Transplantasi ginjal merupakan salah satu terapi yang dianjurkan bagi pasien penyakit ginjal tahap akhir. Menurut Bonar, dari 10 orang, ada 1-2 penderita penyakit ginjal kronis. Penyakit ini terjadi antara lain karena hipertensi, diabetes, dan gangguan autoimun.
Pasien juga mesti minum obat imunosupresan secara jangka panjang atau seumur hidup. Obat itu untuk mencegah reaksi penolakan tubuh pasien atas ginjal baru. Dosis obat akan disesuaikan dengan kondisi pasien seiring berjalannya waktu oleh dokter.
Di sisi lain, donor ginjal adalah orang berusia 18-60 tahun yang dalam kondisi sehat jasmani dan rohani. Donor juga akan diperiksa sebelum transplantasi. Pemeriksaan mencakup antara lain fungsi ginjal, fungsi hati, infeksi virus, golongan darah dan rhesus, serta penilaian kesehatan jiwa.
Tidak dengan paksaan
Adapun donor yang legal adalah mereka yang memberikan salah satu ginjalnya secara sukarela, tidak boleh dengan paksaan, dan ginjal tidak diberikan dengan imbalan tertentu. Donor juga boleh mengundurkan diri kapan saja.
”Ada Konsensus Amsterdam di mana semua pakar menyebut bahwa donor tidak boleh komersil. Artinya, donor tidak boleh memperjualbelikan organnya kepada orang lain dengan imbalan tertentu. Ini sudah disepakati sejak 2004 dan seluruh dunia sudah mengakui ini. Jika ada negara yang melanggar, asosiasi, atau badan kesehatan dunia akan memberi sanksi,” ucap Bonar.
Untuk melakukan transplantasi secara legal, masyarakat bisa mendatangi rumah sakit yang sudah terakreditasi oleh Kementerian Kesehatan untuk transplantasi. Rumah sakit itu tersebar antara lain di Semarang, Yogyakarta, Padang, Malang, Bali, dan Jakarta (RS Umum Pusat Nasional Dr Cipto Mangunkusumo/RSCM).

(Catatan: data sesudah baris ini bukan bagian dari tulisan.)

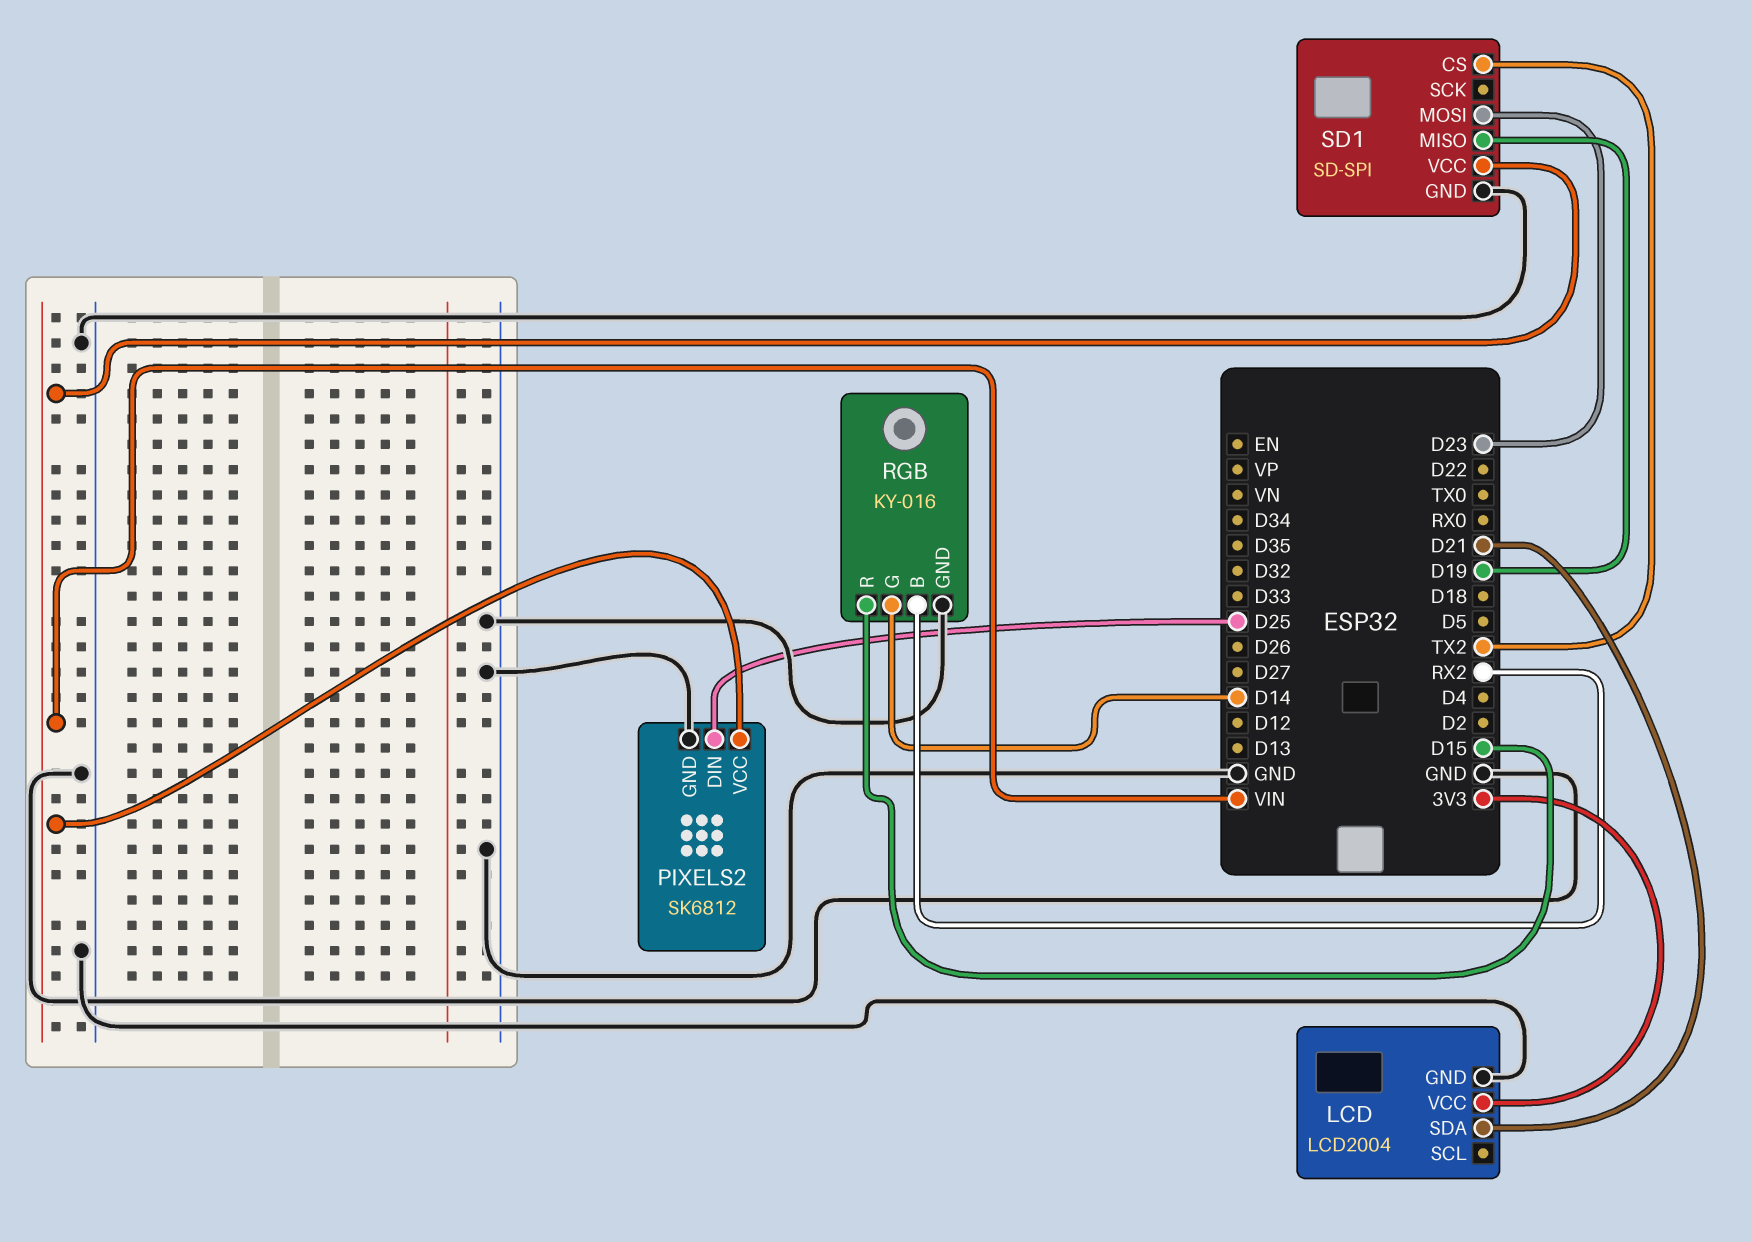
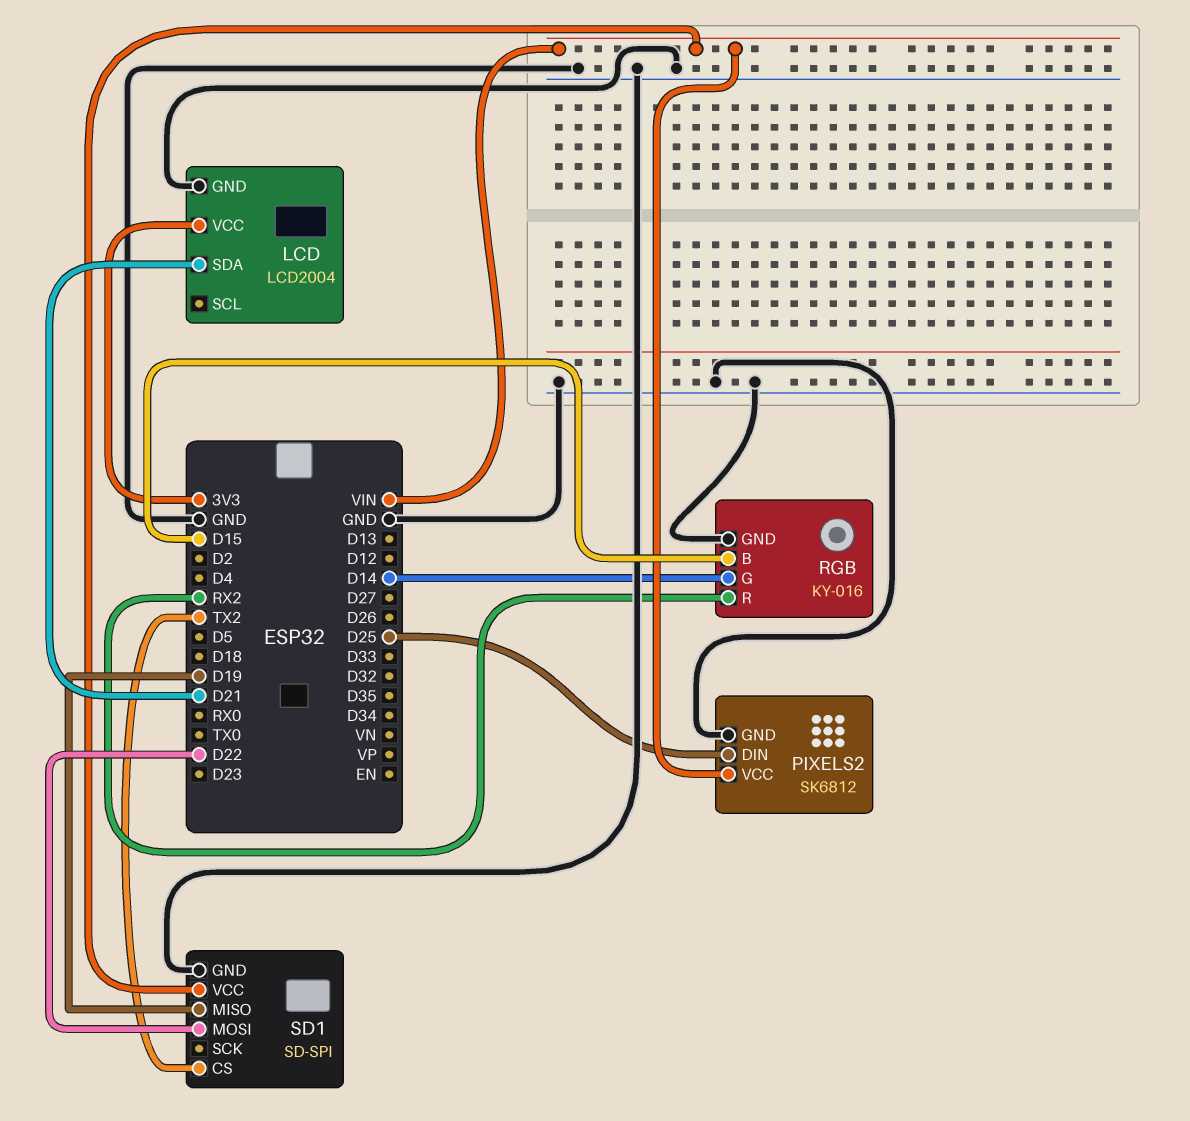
RGB pin B: RX2 -> D15
RGB pin R: D15 -> RX2
SD1 pin MOSI: D23 -> D22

Donor tidak boleh memperjualbelikan organnya kepada orang lain dengan imbalan tertentu.
Adapun hal ini sesuai Peraturan Pemerintah Nomor 53 Tahun 2021 tentang Transplantasi Organ dan Jaringan Tubuh. Pada Pasal 5, rumah sakit yang boleh menyelenggarakan transplantasi organ antara lain sudah terakreditasi, serta memiliki tim yang terdiri dari dokter, dokter spesialis, dan tenaga kesehatan yang memiliki kompetensi dan kewenangan untuk transplantasi organ.
Ketua Umum Pengurus Besar Ikatan Dokter Indonesia (PB IDI) Moh Adib Khumaidi mengatakan, ginjal adalah salah satu organ yang paling banyak ditransplantasi di seluruh dunia. Namun, transplantasi ginjal bukan hal sederhana dan bukan untuk diperjualbelikan.
”Ini harus dipahami masyarakat. Karena ada kondisi tertentu, seperti (masalah) ekonomi, tidak serta-merta mudah dilakukan jual-beli (ginjal). Dari aspek hukum sudah jelas bahwa hal itu kriminal dan mungkin nanti terkait masalah hukum,” katanya.
Hal ini merujuk pada tindak pidana perdagangan orang (TPPO) yang melibatkan 112 korban dari Indonesia. Mereka diperdaya sehingga masuk ke sindikat internasional yang melakukan penjualan ginjal ke Kamboja.
Praktik penjualan ginjal dipromosikan di media sosial. Calon korban lantas ditawari uang Rp 135 juta per ginjal. Latar belakang para korban beragam, tetapi mereka sama-sama memiliki masalah ekonomi.
”Ini sangat tidak menghormati harkat martabat manusia, memanfaatkan posisi yang rentan pada saat orang terjerat utang pascapandemi. Mereka yang kesulitan ekonomi ada yang mengagunkan sertifikat rumahnya ke bank, tetapi kena pandemi tidak bisa membayar. Bingung mereka seperti apa, ya, jalan pintasnya jual ginjal. Ini tidak boleh,” ucap Direktur Reserse Kriminal Umum Polda Metro Jaya Komisaris Besar Hengki Hariyadi (Kompas, 22/7/2023).